Service meant to do for others. Service meant slavish devotion. Service meant love.

It’s cliché now, but it fits: love is a verb. For Jack, this notion of serving the living God meant loving others, making the Kingdom a reality amongst the least.

For me, I look at the root of the verb “to serve” in Greek, δουλ-, and I see “slave.” At various times, I have talked about bondage and slavery as it relates to Paul. I do believe that this is the way we should probably translate the word δοῦλος in Romans 1:1 — slave. At the end of the day, you’re going to have to serve somebody (thanks Mr. Dylan); you’re going to have to submit yourself to a king, to a god, to an idol, to something. As a non-god, I am subservient and beholden to someone or something.

The Christian life requires that I turn from those somethings and sell myself to the someone.

When I do that, I’ll be in service to what God requires. What God requires above all is love.

Serve = Love

Wait = Hope

Finally, we move into 1 Thess 1:10, and we see that these Thessalonian believers not only turned and served, but they also waited.
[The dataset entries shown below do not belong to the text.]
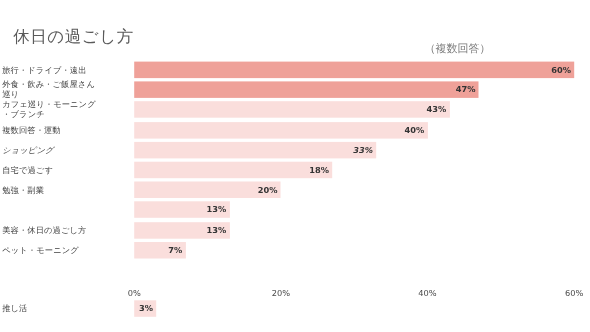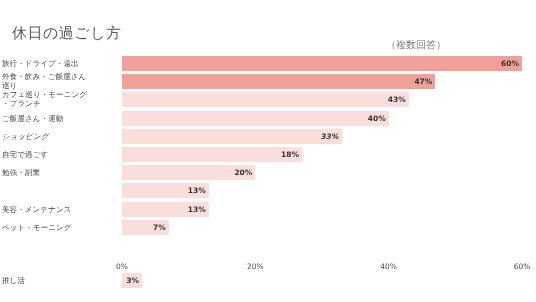--- a/index.html
+++ b/index.html
@@ -154,21 +154,21 @@
       </div>
       <div class="row" style="top: 36.4px;">
         <div class="cat-label two-line">カフェ巡り・モーニング
 ・ブランチ</div>
         <div class="bar-track">
           <div class="bar" style="width: 286.667px; background: rgb(250, 222, 220);"></div>
           <div class="bar-value" style="left: 283.667px;">43%</div>
         </div>
       </div>
       <div class="row" style="top: 54.6px;">
-        <div class="cat-label one-line">ご飯屋さん・運動</div>
+        <div class="cat-label one-line">複数回答・運動</div>
         <div class="bar-track">
           <div class="bar" style="width: 266.667px; background: rgb(250, 222, 220);"></div>
           <div class="bar-value" style="left: 263.667px;">40%</div>
         </div>
       </div>
       <div class="row" style="top: 72.8px; font-style: italic;">
         <div class="cat-label one-line">ショッピング</div>
         <div class="bar-track">
           <div class="bar" style="width: 220px; background: rgb(250, 222, 220);"></div>
           <div class="bar-value" style="left: 217px;">33%</div>
@@ -188,21 +188,21 @@
           <div class="bar-value" style="left: 130.333px;">20%</div>
         </div>
       </div>
       <div class="row" style="top: 127.4px;">
         <div class="bar-track">
           <div class="bar" style="width: 86.6667px; background: rgb(250, 222, 220);"></div>
           <div class="bar-value" style="left: 83.6667px;">13%</div>
         </div>
       </div>
       <div class="row" style="top: 145.6px;">
-        <div class="cat-label one-line">美容・メンテナンス</div>
+        <div class="cat-label one-line">美容・休日の過ごし方</div>
         <div class="bar-track">
           <div class="bar" style="width: 86.6667px; background: rgb(250, 222, 220);"></div>
           <div class="bar-value" style="left: 83.6667px;">13%</div>
         </div>
       </div>
       <div class="row" style="top: 163.8px;">
         <div class="cat-label one-line">ペット・モーニング</div>
         <div class="bar-track">
           <div class="bar" style="width: 46.6667px; background: rgb(250, 222, 220);"></div>
           <div class="bar-value" style="left: 43.6667px;">7%</div>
This is where the waters get murky for me. This is where this sermon becomes truly challenging. This is where I am derailed.

Wait.

Why wait?

I am not by nature a very patient person. I like things here and now. If I know that something good is on the horizon, I want to experience it now. If I know that something ugly is on the horizon, I want to experience it now. It doesn’t matter. I want it now.

Okay, okay, okay…patience is a virtue, so I’m told.

Wait for what?

Here’s the thing: what is it that I’m waiting for? The Thessalonians, according to Paul, were waiting for the Song of God to come from Heaven and deliver them from the wrath to come.

Honestly, I don’t really know what I think about the parousia or the second coming. I haven’t done enough thinking on it to decide how I feel about it. But, I do know that this idea sounds extremely nice: Jesus who delivers us from wrath. That certainly applies. And that deliverance from wrath is certainly something to hope for.

Wait = Hope

And that’s the rub for me! When I do a little self-examination, I realize that I am unacquainted with the idea of hope. I can look at little portions of my life and find some hopefulness here and there, but overall, I don’t think I really know what hope means.

Why not?

Let’s look at what Paul has to say elsewhere:

…[W]e rejoice in our sufferings, knowing that suffering produces endurance, and endurance produces character, and character produces hope, and hope does not put us to shame, because God’s love has been poured into our hearts through the Holy Spirit who has been given to us. (Romans 5:3–5, ESV)

Perhaps I haven’t experienced profound hope because I haven’t experienced true suffering. Without suffering, I haven’t developed character, and without character, I have not produced hope.

This is my fervent prayer for 2010:

Lord, show me the meaning of hope. Pour out your spirit, the greatest of gifts, on me and help me to experience hope, not in the plain, overused sense that we Americans use the term, but in its full and rich meaning.

God, if this means that I must come to understand suffering, then let it be. I know that I am suffering even now in separation from you, but I have found ways to medicate myself, ways to stop the pain. I have allowed the numbing effects of this world (e.g., media addiction) to stand between me and suffering and hope and joy and you.

Jesus, strip me of my pretensions, found in me your Kingdom, and help me to understand what it means to turn, serve, and wait.